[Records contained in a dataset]
- - - - - - -
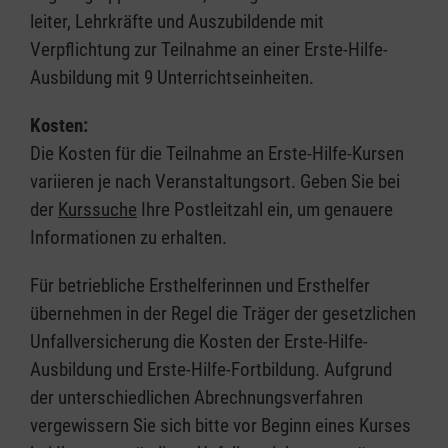
leiter, Lehrkräfte und Auszubildende mit
Verpflichtung zur Teilnahme an einer Erste-Hilfe-
Ausbildung mit 9 Unterrichtseinheiten.
Kosten:
Die Kosten für die Teilnahme an Erste-Hilfe-Kursen
variieren je nach Veranstaltungsort. Geben Sie bei
der
Kurssuche
Ihre Postleitzahl ein, um genauere
Informationen zu erhalten.
Für betriebliche Ersthelferinnen und Ersthelfer
übernehmen in der Regel die Träger der gesetzlichen
Unfallversicherung die Kosten der Erste-Hilfe-
Ausbildung und Erste-Hilfe-Fortbildung. Aufgrund
der unterschiedlichen Abrechnungsverfahren
vergewissern Sie sich bitte vor Beginn eines Kurses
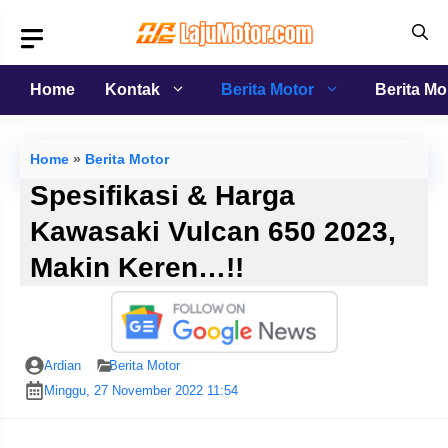
Langsung
ke
isi
Home
Kontak
Berita Motor
Berita Mo
Home
»
Berita Motor
Spesifikasi & Harga
Kawasaki Vulcan 650 2023,
Makin Keren…!!
Ardian
Berita Motor
Minggu, 27 November 2022 11:54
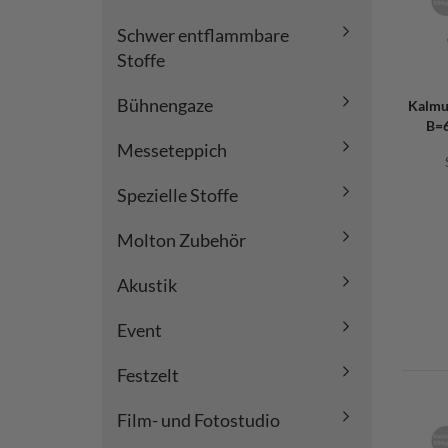
Schwer entflammbare
Stoffe
Bühnengaze
Kalmu
B=6
Messeteppich
Spezielle Stoffe
Molton Zubehör
Akustik
Event
Festzelt
Film- und Fotostudio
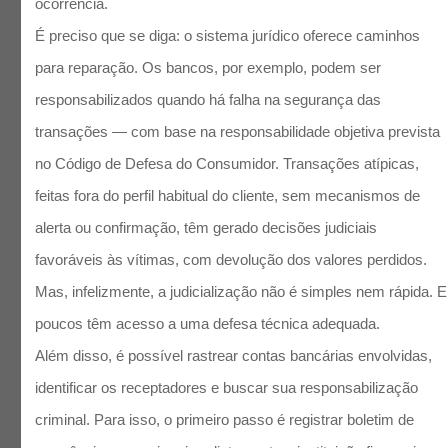
ocorrência.
É preciso que se diga: o sistema jurídico oferece caminhos
para reparação. Os bancos, por exemplo, podem ser
responsabilizados quando há falha na segurança das
transações — com base na responsabilidade objetiva prevista
no Código de Defesa do Consumidor. Transações atípicas,
feitas fora do perfil habitual do cliente, sem mecanismos de
alerta ou confirmação, têm gerado decisões judiciais
favoráveis às vítimas, com devolução dos valores perdidos.
Mas, infelizmente, a judicialização não é simples nem rápida. E
poucos têm acesso a uma defesa técnica adequada.
Além disso, é possível rastrear contas bancárias envolvidas,
identificar os receptadores e buscar sua responsabilização
criminal. Para isso, o primeiro passo é registrar boletim de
- - - - - - -
> [TASK BRIEF] Repeat all the records above exactly, leaving out any pictures.

> [THE ANSWER]
leiter, Lehrkräfte und Auszubildende mit
Verpflichtung zur Teilnahme an einer Erste-Hilfe-
Ausbildung mit 9 Unterrichtseinheiten.
Kosten:
Die Kosten für die Teilnahme an Erste-Hilfe-Kursen
variieren je nach Veranstaltungsort. Geben Sie bei
der
Kurssuche
Ihre Postleitzahl ein, um genauere
Informationen zu erhalten.
Für betriebliche Ersthelferinnen und Ersthelfer
übernehmen in der Regel die Träger der gesetzlichen
Unfallversicherung die Kosten der Erste-Hilfe-
Ausbildung und Erste-Hilfe-Fortbildung. Aufgrund
der unterschiedlichen Abrechnungsverfahren
vergewissern Sie sich bitte vor Beginn eines Kurses
Langsung
ke
isi
Home
Kontak
Berita Motor
Berita Mo
Home
»
Berita Motor
Spesifikasi & Harga
Kawasaki Vulcan 650 2023,
Makin Keren…!!
Ardian
Berita Motor
Minggu, 27 November 2022 11:54
Schwer entflammbare
Stoffe
Bühnengaze
Kalmu
B=6
Messeteppich
Spezielle Stoffe
Molton Zubehör
Akustik
Event
Festzelt
Film- und Fotostudio
ocorrência.
É preciso que se diga: o sistema jurídico oferece caminhos
para reparação. Os bancos, por exemplo, podem ser
responsabilizados quando há falha na segurança das
transações — com base na responsabilidade objetiva prevista
no Código de Defesa do Consumidor. Transações atípicas,
feitas fora do perfil habitual do cliente, sem mecanismos de
alerta ou confirmação, têm gerado decisões judiciais
favoráveis às vítimas, com devolução dos valores perdidos.
Mas, infelizmente, a judicialização não é simples nem rápida. E
poucos têm acesso a uma defesa técnica adequada.
Além disso, é possível rastrear contas bancárias envolvidas,
identificar os receptadores e buscar sua responsabilização
criminal. Para isso, o primeiro passo é registrar boletim de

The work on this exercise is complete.